# REQUIRED WORK
In your copy, each record should read exactly as it does below, and no pictures should be present.

# INFORMATION
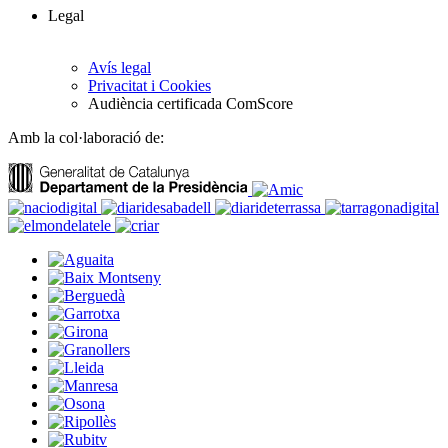
Legal
Avís legal
Privacitat i Cookies
Audiència certificada ComScore
Amb la col·laboració de:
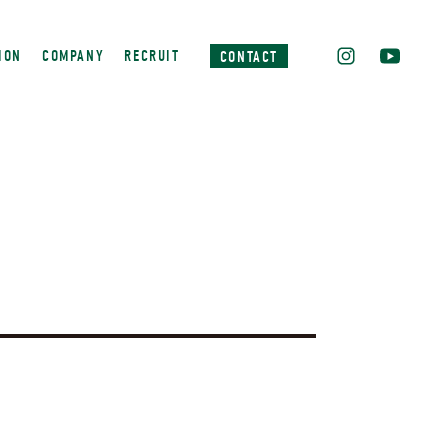
ION
COMPANY
RECRUIT
CONTACT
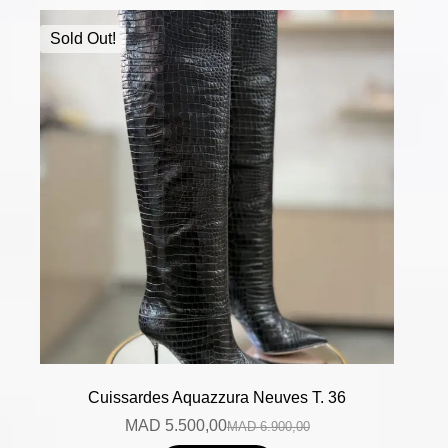
Sold Out!
Cuissardes Aquazzura Neuves T. 36
MAD
5.500,00
MAD
6.900,00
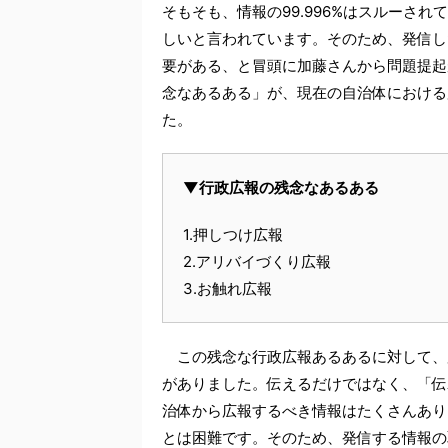
そもそも、情報の99.996%はスルーさ
しいと言われています。そのため、発信し
要がある、と冒頭に加藤さんから問題提起
念なあるある」が、現在の自治体における
た。
▼行政広報の残念なあるある
1.押しつけ広報
2.アリバイづくり広報
3.お触れ広報
この残念な行政広報あるあるに対して、
がありました。伝えるだけではなく、「伝
治体から広報するべき情報はたくさんあり
とは困難です。そのため、発信する情報の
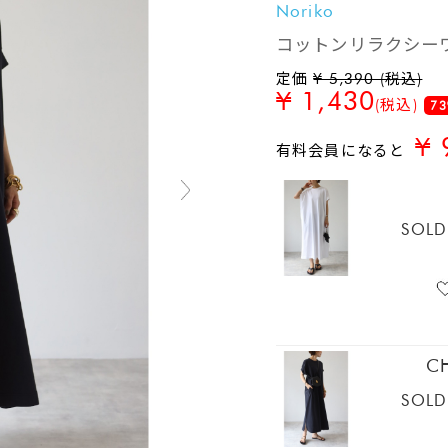
Noriko
コットンリラクシー
定価
¥ 5,390 (税込)
¥ 1,430
(税込)
73
¥ 
有料会員になると
SOLD
C
SOLD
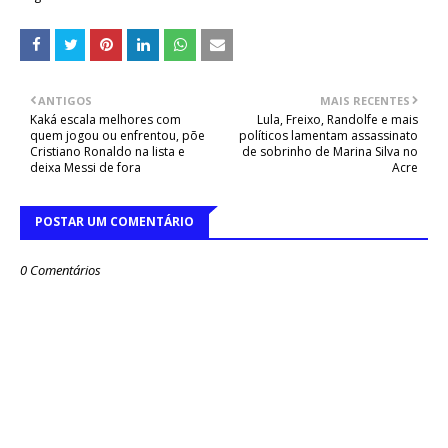
ANTIGOS
MAIS RECENTES
Kaká escala melhores com
Lula, Freixo, Randolfe e mais
quem jogou ou enfrentou, põe
políticos lamentam assassinato
Cristiano Ronaldo na lista e
de sobrinho de Marina Silva no
deixa Messi de fora
Acre
POSTAR UM COMENTÁRIO
0 Comentários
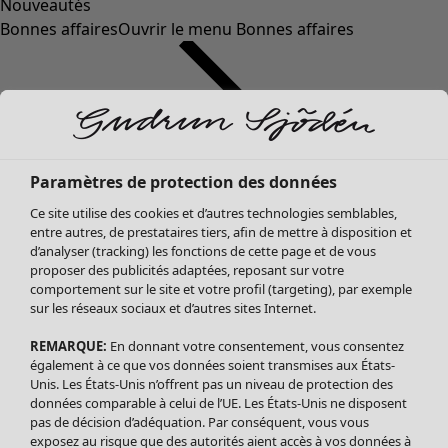
Nouveautés
Bonnes affaires
Ouvrir le menu Bonnes affaires
Paramètres de protection des données
Ce site utilise des cookies et d’autres technologies semblables,
entre autres, de prestataires tiers, afin de mettre à disposition et
d’analyser (tracking) les fonctions de cette page et de vous
proposer des publicités adaptées, reposant sur votre
Soldes Vêtements
comportement sur le site et votre profil (targeting), par exemple
sur les réseaux sociaux et d’autres sites Internet.
Tous les vêtements
Robes
REMARQUE:
En donnant votre consentement, vous consentez
Tuniques
également à ce que vos données soient transmises aux États-
Blouses
Unis. Les États-Unis n’offrent pas un niveau de protection des
données comparable à celui de l’UE. Les États-Unis ne disposent
Tops
pas de décision d’adéquation. Par conséquent, vous vous
Gilets
exposez au risque que des autorités aient accès à vos données à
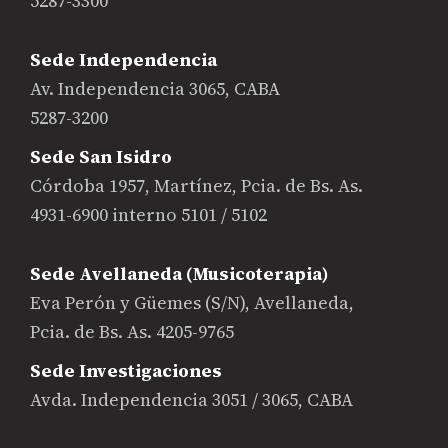
5287-3300
Sede Independencia
Av. Independencia 3065, CABA
5287-3200
Sede San Isidro
Córdoba 1957, Martínez, Pcia. de Bs. As.
4931-6900 interno 5101 / 5102
Sede Avellaneda (Musicoterapia)
Eva Perón y Güemes (S/N), Avellaneda,
Pcia. de Bs. As. 4205-9765
Sede Investigaciones
Avda. Independencia 3051 / 3065, CABA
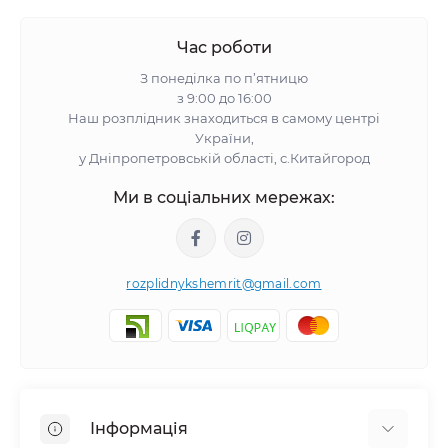
Час роботи
З понеділка по п’ятницю
з 9:00 до 16:00
Наш розплідник знаходиться в самому центрі
України,
у Дніпропетровській області, с.Китайгород
Ми в соціальних мережах:
rozplidnykshemrit@gmail.com
Інформація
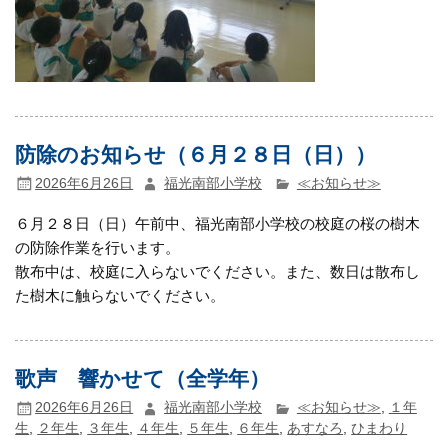
防除のお知らせ（６月２８日（日））
2026年6月26日
福光南部小学校
≪お知らせ≫
６月２８日（日）午前中、福光南部小学校の校庭の桜の樹木
の防除作業を行います。
散布中は、校庭に入らないでください。また、数日は散布し
た樹木に触らないでください。
歌声 響かせて（全学年）
2026年6月26日
福光南部小学校
≪お知らせ≫
,
１年
生
,
２年生
,
３年生
,
４年生
,
５年生
,
６年生
,
あすなろ
,
ひまわり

# ANSWER TO THIS PROBLEM
Legal
Avís legal
Privacitat i Cookies
Audiència certificada ComScore
Amb la col·laboració de:
ION
COMPANY
RECRUIT
CONTACT
Sold Out!
Cuissardes Aquazzura Neuves T. 36
MAD
5.500,00
MAD
6.900,00
そもそも、情報の99.996%はスルーさ
しいと言われています。そのため、発信し
要がある、と冒頭に加藤さんから問題提起
念なあるある」が、現在の自治体における
た。
▼行政広報の残念なあるある
1.押しつけ広報
2.アリバイづくり広報
3.お触れ広報
この残念な行政広報あるあるに対して、
がありました。伝えるだけではなく、「伝
治体から広報するべき情報はたくさんあり
とは困難です。そのため、発信する情報の
Noriko
コットンリラクシー
定価
¥ 5,390 (税込)
¥ 1,430
(税込)
73
¥ 
有料会員になると
SOLD
C
SOLD
ANTIGOS
MAIS RECENTES
Kaká escala melhores com
Lula, Freixo, Randolfe e mais
quem jogou ou enfrentou, põe
políticos lamentam assassinato
Cristiano Ronaldo na lista e
de sobrinho de Marina Silva no
deixa Messi de fora
Acre
POSTAR UM COMENTÁRIO
0 Comentários
Nouveautés
Bonnes affaires
Ouvrir le menu Bonnes affaires
Paramètres de protection des données
Ce site utilise des cookies et d’autres technologies semblables,
entre autres, de prestataires tiers, afin de mettre à disposition et
d’analyser (tracking) les fonctions de cette page et de vous
proposer des publicités adaptées, reposant sur votre
Soldes Vêtements
comportement sur le site et votre profil (targeting), par exemple
sur les réseaux sociaux et d’autres sites Internet.
Tous les vêtements
Robes
REMARQUE:
En donnant votre consentement, vous consentez
Tuniques
également à ce que vos données soient transmises aux États-
Blouses
Unis. Les États-Unis n’offrent pas un niveau de protection des
données comparable à celui de l’UE. Les États-Unis ne disposent
Tops
pas de décision d’adéquation. Par conséquent, vous vous
Gilets
exposez au risque que des autorités aient accès à vos données à
5287-3300
Sede Independencia
Av. Independencia 3065, CABA
5287-3200
Sede San Isidro
Córdoba 1957, Martínez, Pcia. de Bs. As.
4931-6900 interno 5101 / 5102
Sede Avellaneda (Musicoterapia)
Eva Perón y Güemes (S/N), Avellaneda,
Pcia. de Bs. As. 4205-9765
Sede Investigaciones
Avda. Independencia 3051 / 3065, CABA
Час роботи
З понеділка по п’ятницю
з 9:00 до 16:00
Наш розплідник знаходиться в самому центрі
України,
у Дніпропетровській області, с.Китайгород
Ми в соціальних мережах:
rozplidnykshemrit@gmail.com
Інформація
防除のお知らせ（６月２８日（日））
2026年6月26日
福光南部小学校
≪お知らせ≫
６月２８日（日）午前中、福光南部小学校の校庭の桜の樹木
の防除作業を行います。
散布中は、校庭に入らないでください。また、数日は散布し
た樹木に触らないでください。
歌声 響かせて（全学年）
2026年6月26日
福光南部小学校
≪お知らせ≫
,
１年
生
,
２年生
,
３年生
,
４年生
,
５年生
,
６年生
,
あすなろ
,
ひまわり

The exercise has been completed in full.